## ENTRIES PROVIDED
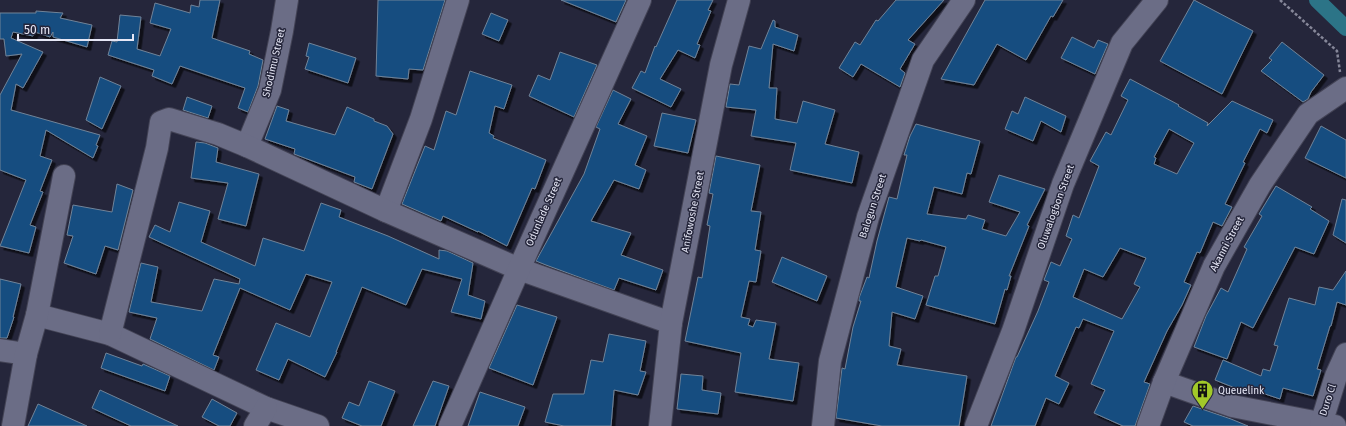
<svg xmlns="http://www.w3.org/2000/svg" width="1346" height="426" font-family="'Fira Sans',sans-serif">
<defs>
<filter id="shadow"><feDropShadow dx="3.5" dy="3.5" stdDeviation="0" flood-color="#0009"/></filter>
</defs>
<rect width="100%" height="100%" fill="#25263b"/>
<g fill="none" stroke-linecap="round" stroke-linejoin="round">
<!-- canal -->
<polyline stroke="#2c7487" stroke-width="16" points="1317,0 1346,28"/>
</g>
<!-- building -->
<g fill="#164d80" stroke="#708398" fill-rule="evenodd" filter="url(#shadow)">
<polygon points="200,0 220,0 212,38 250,51 249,54 263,60 258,86 248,112 238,108 245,88 180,66 172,84 152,76 154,70 108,55 112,41 117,42 120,15 141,17 137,49 160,56 171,29 150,23 155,3 190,13 191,5 199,7"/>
<polygon points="378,0 445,0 423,70 409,69 408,79 376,76"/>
<polygon points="561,0 626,0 616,22"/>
<polygon points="677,0 713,0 708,10 711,11 697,44 700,45 695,58 678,50 660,79 681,89 671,107 632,88 641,71 645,73 655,46 656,47"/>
<polygon points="896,0 944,0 908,40 915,44 900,69 905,73 900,87 861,64 853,77 839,68 855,42 860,45 876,20 878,21"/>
<polygon points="985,0 1063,0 1053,17 1051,16 1026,60 997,44 974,85 941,79"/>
<polygon points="1194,0 1253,31 1222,94 1160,61"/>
<polygon points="36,11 63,13 60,18 92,25 87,47 53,37 53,32 50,37 35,32 33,36 13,32 11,38 43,52 23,88 16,84 11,110 100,135 96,145 98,146 93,158 46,130 40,156 52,160 40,191 43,192 30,225 36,227 29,253 0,246 26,180 0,170 0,95 22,54 6,56 4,39 0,39 0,13 36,13"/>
<polygon points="491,13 508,20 499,41 482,34"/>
<polygon points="773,20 775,21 775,27 798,35 794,51 773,44 769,88 777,88 775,119 797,123 803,101 835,110 825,144 859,152 852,183 790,170 796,143 751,136 756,110 726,107 730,84 739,85 749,46 761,49"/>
<polygon points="1072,37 1094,48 1098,40 1108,44 1095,74 1061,58"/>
<polygon points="1282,42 1324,75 1311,92 1308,99 1303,102 1261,71 1272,60 1269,58"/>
<polygon points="309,43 356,58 348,83 305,69 309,57 306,56"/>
<polygon points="560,52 597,65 574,117 529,96 538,75 550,80"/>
<polygon points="470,71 512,85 504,109 495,106 489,133 494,136 493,138 546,160 535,189 532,188 507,246 478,231 478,232 443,216 441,221 402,204 425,146 434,150 446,111 456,115"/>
<polygon points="100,77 121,86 102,129 86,120"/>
<path d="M 1130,79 L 1179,105 L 1178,106 L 1208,123 L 1207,126 L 1232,101 L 1273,120 L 1267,133 L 1260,129 L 1243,162 L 1245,163 L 1225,204 L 1232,207 L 1222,226 L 1213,222 L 1200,253 L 1197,252 L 1184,282 L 1191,285 L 1182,305 L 1167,331 L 1144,382 L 1150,384 L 1135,426 L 1123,426 L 1094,413 L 1105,390 L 1091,384 L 1114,331 L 1083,319 L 1079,328 L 1076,327 L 1055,376 L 1069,383 L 1059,404 L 1046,398 L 1035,426 L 991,426 L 1016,357 L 1017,357 L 1038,311 L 1049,282 L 1044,280 L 1051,262 L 1060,266 L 1072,239 L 1066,236 L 1073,215 L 1079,218 L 1099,166 L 1090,161 L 1106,132 L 1111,135 L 1128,100 L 1121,96 ZM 1169,129 L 1194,143 L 1177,174 L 1154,164 L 1156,158 L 1154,157 ZM 1120,248 L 1146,258 L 1134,284 L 1140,287 L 1122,319 L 1073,297 L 1084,269 L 1103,277 Z"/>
<polygon points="613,90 631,99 618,124 647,136 635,165 646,170 639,189 614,180 591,221 631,233 621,255 663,270 656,290 619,278 614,290 546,265 536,261 584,174 600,129 596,127"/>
<polygon points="187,97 212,106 208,118 183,110"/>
<polygon points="1025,97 1066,116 1061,132 1041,121 1033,141 1005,129 1012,111 1018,114"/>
<polygon points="277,106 289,110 286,121 335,135 347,107 374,119 374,121 387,126 393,134 372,189 354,182 355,177 294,154 295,149 265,139"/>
<polygon points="662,113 696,120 688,153 654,146"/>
<polygon points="916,124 980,141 971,174 967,173 962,194 934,187 927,214 966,219 968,215 985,220 982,229 1006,236 1020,212 989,202 999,175 1045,189 1027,225 1029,226 1009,276 1011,276 1007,290 1005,289 995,324 926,305 935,276 938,276 946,247 921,240 920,241 907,238 896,287 923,296 915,319 892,312 889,346 901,349 897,365 967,376 959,426 882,426 836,418 842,368 845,369 853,327 861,301 859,301 859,298 867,277 869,278 877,241 889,197 897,199 907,155 904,155 910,136"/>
<polygon points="1321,126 1346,140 1346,178 1305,158"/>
<polygon points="196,142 205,143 218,148 216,162 259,174 246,226 218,219 228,183 191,178"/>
<polygon points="716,156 760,165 751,211 761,212 755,250 761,251 756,282 749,281 741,317 750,319 748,325 753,327 756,320 776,323 769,359 799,363 793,401 735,392 741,353 685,341 698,277 702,278 710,226 707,225 713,194 709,193"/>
<polygon points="117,184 133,190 118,250 105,246 96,274 64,263 73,236 67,235 73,205 112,212"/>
<polygon points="1276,186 1312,207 1310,209 1329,221 1314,254 1295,247 1253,328 1241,322 1227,359 1194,347 1206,316 1221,288 1228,292 1247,249 1244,247 1262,216 1259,214"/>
<polygon points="1342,199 1346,200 1346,243 1333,235"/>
<polygon points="179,202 210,211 201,242 255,266 263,238 304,251 321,203 341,210 339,217 388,236 439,259 439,250 447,251 473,263 468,295 485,301 481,319 451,312 462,279 422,269 406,305 362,287 336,352 337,352 325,377 288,359 279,380 256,370 276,323 310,337 332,282 306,274 290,310 240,288 213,355 219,357 214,370 150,339 157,318 129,312 141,263 158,267 151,302 202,311 214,279 239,284 240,279 149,237 155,225 170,232"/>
<polygon points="782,257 827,276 817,301 772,282"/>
<polygon points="1346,271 1346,305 1337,302 1331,326 1330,326 1317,369 1321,370 1313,396 1283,388 1280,399 1247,388 1245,392 1215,380 1223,360 1261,376 1263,369 1270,371 1278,346 1274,345 1289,298 1315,305 1319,287 1333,290"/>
<polygon points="0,279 21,284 13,317 14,317 7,338 0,338"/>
<polygon points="517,305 557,317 533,385 489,368"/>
<polygon points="609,334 646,341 640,371 646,372 638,395 614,390 611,426 564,426 545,422 553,394 584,394 591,360 603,362"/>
<polygon points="106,353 142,366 143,364 170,376 165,391 101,368"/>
<polygon points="681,374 703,376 702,390 721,393 718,414 677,409"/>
<polygon points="369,381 395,391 381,426 362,426 342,418 349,402 359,406"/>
<polygon points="433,381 449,386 435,426 413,426"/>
<polygon points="100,390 178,426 131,426 92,408"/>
<polygon points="480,392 525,407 518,426 468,426"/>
<polygon points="212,399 237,413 230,426 219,426 202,417"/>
<polygon points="38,404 87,426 28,426"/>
<polygon points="1193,406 1231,419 1248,426 1193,426 1184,422"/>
</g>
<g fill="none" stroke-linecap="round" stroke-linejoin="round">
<defs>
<g id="minor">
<polyline points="247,146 270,90 282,31 287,0"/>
<polyline points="386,211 421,119 458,0"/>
<polyline points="37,315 110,334 266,408 318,426"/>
<polyline points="110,334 157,148 161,122 169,119 218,134 247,146 386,211 519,269 671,323"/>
<polyline points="0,350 26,354"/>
<polyline points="1164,382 1232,406 1335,426"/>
<polyline points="1321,424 1336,376 1346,354"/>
<polyline points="13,426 26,354 37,315 64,176"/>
<polyline points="255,426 266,408"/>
<polyline points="450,426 519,269 640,0"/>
<polyline points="660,426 671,323 721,65 739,0"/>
<polyline points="823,426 830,361 868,217 923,60 964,0"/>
<polyline points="976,426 1013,331 1063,184 1122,43 1157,0"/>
<polyline points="1148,426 1164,382 1214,266 1260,185 1308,114 1346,88"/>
</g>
</defs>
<!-- minor casing -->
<use href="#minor" stroke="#434355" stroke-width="24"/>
<!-- path -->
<polyline stroke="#868799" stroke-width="2.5" stroke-dasharray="3 2" stroke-linecap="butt" points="1280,0 1337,51 1340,72"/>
<!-- minor -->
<use href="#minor" stroke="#6b6d86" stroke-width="22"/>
</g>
<!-- icons -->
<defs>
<symbol id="building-pin" viewBox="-11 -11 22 30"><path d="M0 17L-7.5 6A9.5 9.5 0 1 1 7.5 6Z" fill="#a2c929" stroke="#25263b"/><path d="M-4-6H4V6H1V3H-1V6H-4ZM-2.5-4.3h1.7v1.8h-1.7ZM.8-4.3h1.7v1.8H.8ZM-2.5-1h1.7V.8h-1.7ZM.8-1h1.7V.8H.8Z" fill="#111"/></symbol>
</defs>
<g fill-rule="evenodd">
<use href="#building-pin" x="1190" y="378" width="25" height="34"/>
</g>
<g text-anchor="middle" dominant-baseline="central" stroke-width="3" stroke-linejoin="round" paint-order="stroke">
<!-- street labels -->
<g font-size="10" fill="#e6e7f6" stroke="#25263b">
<text transform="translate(274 63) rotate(-77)">Shodimu Street</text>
<text transform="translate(873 206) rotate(-72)">Balogun Street</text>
<text transform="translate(1056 207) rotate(-70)">Oluwalogbon Street</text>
<text transform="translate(544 212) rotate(-66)">Odunlade Street</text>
<text transform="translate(693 212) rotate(-79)">Anifowoshe Street</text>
<text transform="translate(1227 244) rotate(-62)">Akanni Street</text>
<text transform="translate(1328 400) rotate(-72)">Duro Cl</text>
</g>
<!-- poi labels -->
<g font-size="10" fill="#e6e7f6" stroke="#25263b" text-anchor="start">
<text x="1218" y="391">Queuelink</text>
</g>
</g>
<!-- scale -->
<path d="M18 34v6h115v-6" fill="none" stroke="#e6e7f6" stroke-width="2"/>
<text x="24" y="34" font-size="12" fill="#e6e7f6" stroke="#25263b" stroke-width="3" paint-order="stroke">50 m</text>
</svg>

## EXERCISE GOAL
Please copy each line of the material that has the string "shadow" somewhere in it.

## SOLUTION TO THIS PROBLEM
<filter id="shadow"><feDropShadow dx="3.5" dy="3.5" stdDeviation="0" flood-color="#0009"/></filter>
<g fill="#164d80" stroke="#708398" fill-rule="evenodd" filter="url(#shadow)">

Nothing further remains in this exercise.